The pebble bed, being buried, is much more robust and would likely survive such an explosion. But because the defense cannot know what any particular warhead is doing, any RV approaching the silo would require the system to be triggered. After a short time, the pellets fall back to the ground and the following warheads will not be intercepted.

It was assumed that two warheads would need to be aimed at every US silo to ensure at least one would hit close enough to be lethal. Because the dust thrown up by one warhead will destroy any following behind, both have to impact as close as possible in time. Thus one could not use one of the two existing RVs aimed at the silo for this purpose, a third dedicated to this role would be needed. However, that first warhead is not attacking the silo and does not have to be very accurate, a single warhead would be enough to ensure this part of the attack worked. Thus, adding these defenses might demand three warheads per silo rather than two.

==Never built==
From 1969, the US Department of Defense (DOD) began to raise the concern that future Soviet RVs, from the 1970s, would be powerful and accurate enough to attack the Minuteman missile force. They began to study new solutions to ensure the ICBM force would survive such an attack in enough numbers to ensure that an effective counterattack would be possible. This led to the MX missile project and its many changes in basing strategy as the nature of the threat changed.

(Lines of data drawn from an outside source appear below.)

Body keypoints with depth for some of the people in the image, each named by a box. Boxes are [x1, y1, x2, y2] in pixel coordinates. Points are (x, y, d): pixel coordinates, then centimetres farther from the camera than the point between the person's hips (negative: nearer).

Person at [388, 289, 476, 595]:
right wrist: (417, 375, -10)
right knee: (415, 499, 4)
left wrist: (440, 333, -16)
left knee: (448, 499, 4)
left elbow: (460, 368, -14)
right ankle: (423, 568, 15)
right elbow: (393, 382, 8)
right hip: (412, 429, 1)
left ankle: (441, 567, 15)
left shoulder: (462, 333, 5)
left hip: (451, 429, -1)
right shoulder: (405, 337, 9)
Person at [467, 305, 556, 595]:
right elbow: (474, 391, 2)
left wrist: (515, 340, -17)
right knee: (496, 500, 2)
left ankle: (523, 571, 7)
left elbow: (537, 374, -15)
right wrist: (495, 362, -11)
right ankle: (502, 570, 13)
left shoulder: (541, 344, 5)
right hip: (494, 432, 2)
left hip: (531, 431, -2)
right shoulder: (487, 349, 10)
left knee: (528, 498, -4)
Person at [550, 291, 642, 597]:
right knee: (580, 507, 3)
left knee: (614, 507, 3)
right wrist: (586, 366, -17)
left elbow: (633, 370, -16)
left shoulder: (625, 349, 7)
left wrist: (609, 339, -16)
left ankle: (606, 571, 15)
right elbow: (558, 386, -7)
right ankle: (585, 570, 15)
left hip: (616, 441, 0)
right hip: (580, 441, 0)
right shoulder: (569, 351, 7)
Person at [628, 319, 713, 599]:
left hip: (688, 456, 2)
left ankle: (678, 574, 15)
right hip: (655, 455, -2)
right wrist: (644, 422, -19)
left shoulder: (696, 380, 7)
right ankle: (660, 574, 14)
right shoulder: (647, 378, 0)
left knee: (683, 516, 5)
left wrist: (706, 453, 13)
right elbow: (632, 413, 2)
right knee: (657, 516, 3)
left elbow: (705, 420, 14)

Despite the DODs comments on the pressing nature of the problem, and the fact that the bed of nails could be deployed immediately and at low cost, the DOD and US Air Force expressed almost no interest in doing so. At the time the concept was proposed, it was noted that "Such systems, perhaps because of the old-fashioned technology employed or because they are incapable of defending a large spectrum of targets, arouse little interest within the Defense Department. This is surprising in the view of the enormous emphasis given by the Secretaries of Defence, among others, since 1969 to the question of Minuteman vulnerability." He later added that the lack of interest was likely due to such a system making the advancement of the MX more difficult to justify.

The only comments about the systems were from the Ballistic Missile Defense Agency deputy program manager, who stated that the concepts were "difficult to synthesize and still meet the criteria of low cost, rapid deployability and adequate effectiveness."